Aseem Malhotra's comeuppance

Well, well, well. Look who's in trouble...

Articles published by the British Medical Journal suggesting that statins may be harmful are to be investigated.

The journal will set up an expert panel to decide if it should retract two articles saying the cholesterol-reducing drugs had harmful side-effects.

The papers were criticised when they were published in October.

Statins are offered to seven million people in the UK who have a 20% chance of heart disease in the next decade.

The BMJ said Dr John Abramson from Harvard Medical School and UK cardiologist Dr Aseem Malhotra had already withdrawn statements from the articles after some figures proved to be incorrect.

The use of incorrect figures is Malhotra's calling card and the chickens are coming home to roost for Action on Sugar's scientific director. Longtime readers of this blog will fondly recall him from such posts as Aseem Malhotra doesn't know what he's talking about, Aseem Malhotra: Still clueless and Aseem Malhotra: quackery's buddy.

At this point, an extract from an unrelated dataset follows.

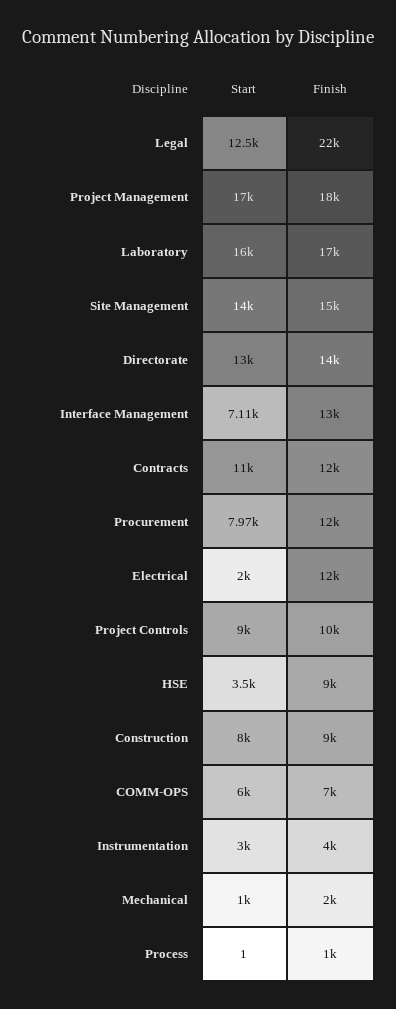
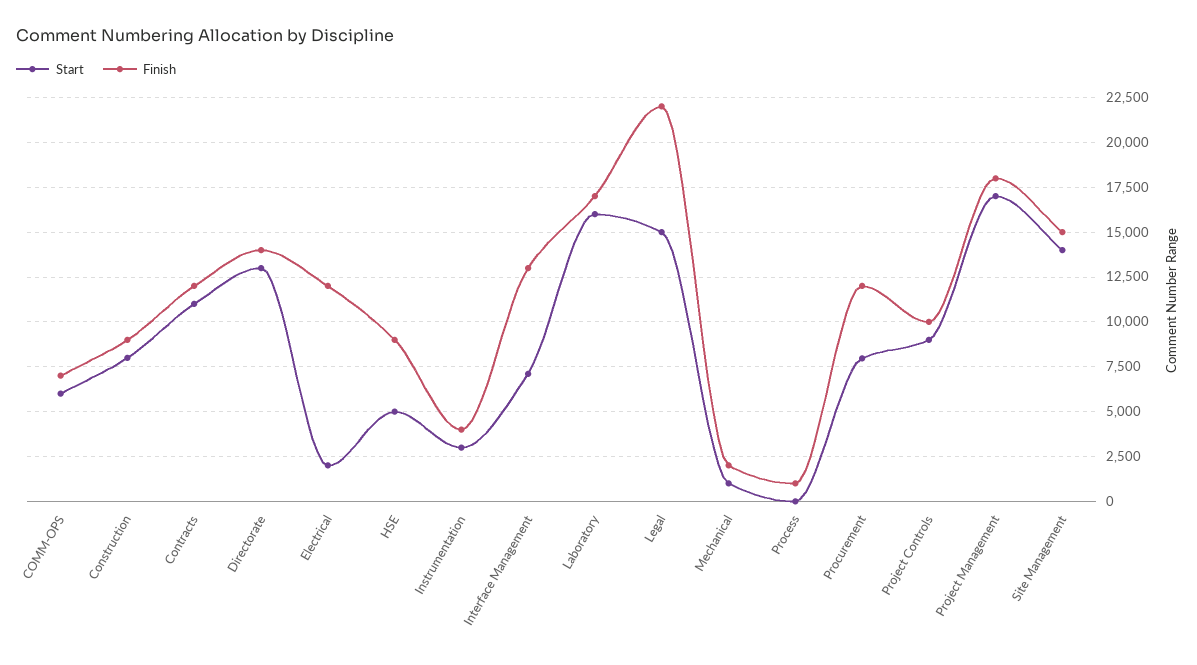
Start, Legal: 12500 -> 15000
Start, HSE: 3500 -> 5000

Errors were not picked up at the time by the journal's editors or the experts who peer-reviewed the work, the BMJ said.

Gosh, there's a shock.

The journal said Dr Abramson's paper cited data from an "uncontrolled observational study" and "incorrectly concluded" that statin side-effects occur in 18-20% of patients.

The same mistake was made by Dr Malhotra in the same edition of the BMJ and it is these statements that have been withdrawn, the journal said.

Malhotra has not only made this claim in the BMJ, he has said the same in the more widely read Daily Mail. And, as a practising cardiologist, he is in a position to practice what he preaches...

I often stop patients taking statins when I believe they are causing distressing side effects, which happens in about one in five of those I see... Last month the Annals Of Internal Medicine reported that 20 per cent of those on statins suffered a significant side effect

As I tweeted at the the time...



It remains to be seen whether the BMJ settles for withdrawing the specific errors or retracting the whole articles. The complaint about the journal's articles was made by Prof Rory Collins who said in March...

“It is a serious disservice to British and international medicine," he said, claiming that it was probably killing more people than had been harmed as a result of the paper on the MMR vaccine by Andrew Wakefield. “I would think the papers on statins are far worse in terms of the harm they have done.”

It's good to see Malhotra in the news for the right reasons at last.